Dossier

''De merveilleux outils permettent d'entrer dans une nouvelle aventure entrepreneuriale''

10 février 2021
Par : Sophie KOMAROFF

Fondée en 1882, la boutique spécialiste du cristal Vessière Cristaux basée à Baccarat a trouvé un second souffle en digitalisant son offre en 2015. Elle livre désormais des clients dans une quarantaine de pays. Explications avec Michaël Descoust, responsable de la relation client et de l’e-commerce chez Vessière Cristaux.

Offrir International :  Quand avez-vous commencé à digitaliser votre point de vente ? Par quoi avez-vous commencé ? Quels étaient alors vos objectifs ?

▸ CONSIGNE
Dans l'extrait source, renommez « Vessière Cristaux » en « Maison Vessière », puis redonnez le passage commençant à « Fondée en 1882, la » et se terminant à « vos objectifs ? ».

Photos de personnes avec points clés
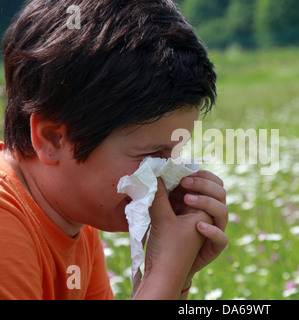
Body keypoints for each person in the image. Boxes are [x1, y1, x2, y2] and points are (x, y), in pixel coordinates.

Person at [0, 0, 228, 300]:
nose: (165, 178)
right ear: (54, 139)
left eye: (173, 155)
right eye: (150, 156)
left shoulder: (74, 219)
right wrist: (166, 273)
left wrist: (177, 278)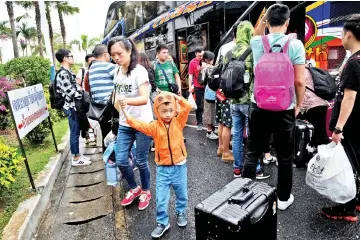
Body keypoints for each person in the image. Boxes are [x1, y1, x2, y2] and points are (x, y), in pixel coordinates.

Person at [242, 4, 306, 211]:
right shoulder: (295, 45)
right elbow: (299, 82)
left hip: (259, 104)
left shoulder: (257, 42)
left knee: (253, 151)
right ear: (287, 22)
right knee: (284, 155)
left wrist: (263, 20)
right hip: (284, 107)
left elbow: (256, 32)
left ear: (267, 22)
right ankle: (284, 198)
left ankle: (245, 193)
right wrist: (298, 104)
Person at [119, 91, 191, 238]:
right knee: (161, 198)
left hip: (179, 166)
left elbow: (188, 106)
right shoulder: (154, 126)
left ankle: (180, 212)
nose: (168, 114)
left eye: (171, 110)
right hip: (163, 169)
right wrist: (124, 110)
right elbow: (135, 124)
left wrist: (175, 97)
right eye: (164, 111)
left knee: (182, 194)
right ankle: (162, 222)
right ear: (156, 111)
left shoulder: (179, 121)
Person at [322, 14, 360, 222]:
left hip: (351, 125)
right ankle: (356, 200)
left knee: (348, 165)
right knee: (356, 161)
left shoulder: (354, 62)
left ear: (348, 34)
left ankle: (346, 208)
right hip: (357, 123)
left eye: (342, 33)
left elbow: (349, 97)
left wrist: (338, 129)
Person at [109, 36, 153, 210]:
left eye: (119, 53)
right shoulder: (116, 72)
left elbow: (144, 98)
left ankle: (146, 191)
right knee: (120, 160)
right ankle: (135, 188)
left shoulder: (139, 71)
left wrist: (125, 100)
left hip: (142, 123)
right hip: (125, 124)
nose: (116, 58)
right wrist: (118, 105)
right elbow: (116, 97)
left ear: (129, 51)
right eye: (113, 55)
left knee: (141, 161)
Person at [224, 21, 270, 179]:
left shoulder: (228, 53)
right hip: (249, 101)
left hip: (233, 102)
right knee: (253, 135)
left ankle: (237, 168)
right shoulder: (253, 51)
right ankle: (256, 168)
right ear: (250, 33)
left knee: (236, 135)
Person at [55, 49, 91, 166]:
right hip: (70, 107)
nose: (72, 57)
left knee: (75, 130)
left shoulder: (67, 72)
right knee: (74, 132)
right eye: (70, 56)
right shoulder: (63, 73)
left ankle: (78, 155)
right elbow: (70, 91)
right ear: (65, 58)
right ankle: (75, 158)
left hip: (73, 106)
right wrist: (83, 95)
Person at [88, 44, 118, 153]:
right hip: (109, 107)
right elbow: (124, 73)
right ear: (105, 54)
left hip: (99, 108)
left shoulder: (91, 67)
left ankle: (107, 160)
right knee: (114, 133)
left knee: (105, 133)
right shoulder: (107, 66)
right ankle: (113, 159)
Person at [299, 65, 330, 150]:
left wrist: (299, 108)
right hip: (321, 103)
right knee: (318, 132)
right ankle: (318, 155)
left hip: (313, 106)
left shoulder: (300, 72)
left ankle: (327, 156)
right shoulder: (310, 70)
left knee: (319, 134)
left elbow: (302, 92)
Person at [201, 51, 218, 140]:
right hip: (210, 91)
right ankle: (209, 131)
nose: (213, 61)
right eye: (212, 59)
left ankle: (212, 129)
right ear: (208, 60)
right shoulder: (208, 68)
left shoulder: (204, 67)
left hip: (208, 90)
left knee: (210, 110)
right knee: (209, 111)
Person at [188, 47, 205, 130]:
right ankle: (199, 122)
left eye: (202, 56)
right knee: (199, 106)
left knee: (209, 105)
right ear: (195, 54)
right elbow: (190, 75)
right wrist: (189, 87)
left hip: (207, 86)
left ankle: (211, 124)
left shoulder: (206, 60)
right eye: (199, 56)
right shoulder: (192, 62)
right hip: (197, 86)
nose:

▸ ZONE DE RÉPONSE
Fondée en 1882, la boutique spécialiste du cristal Maison Vessière basée à Baccarat a trouvé un second souffle en digitalisant son offre en 2015. Elle livre désormais des clients dans une quarantaine de pays. Explications avec Michaël Descoust, responsable de la relation client et de l’e-commerce chez Maison Vessière.

Offrir International :  Quand avez-vous commencé à digitaliser votre point de vente ? Par quoi avez-vous commencé ? Quels étaient alors vos objectifs ?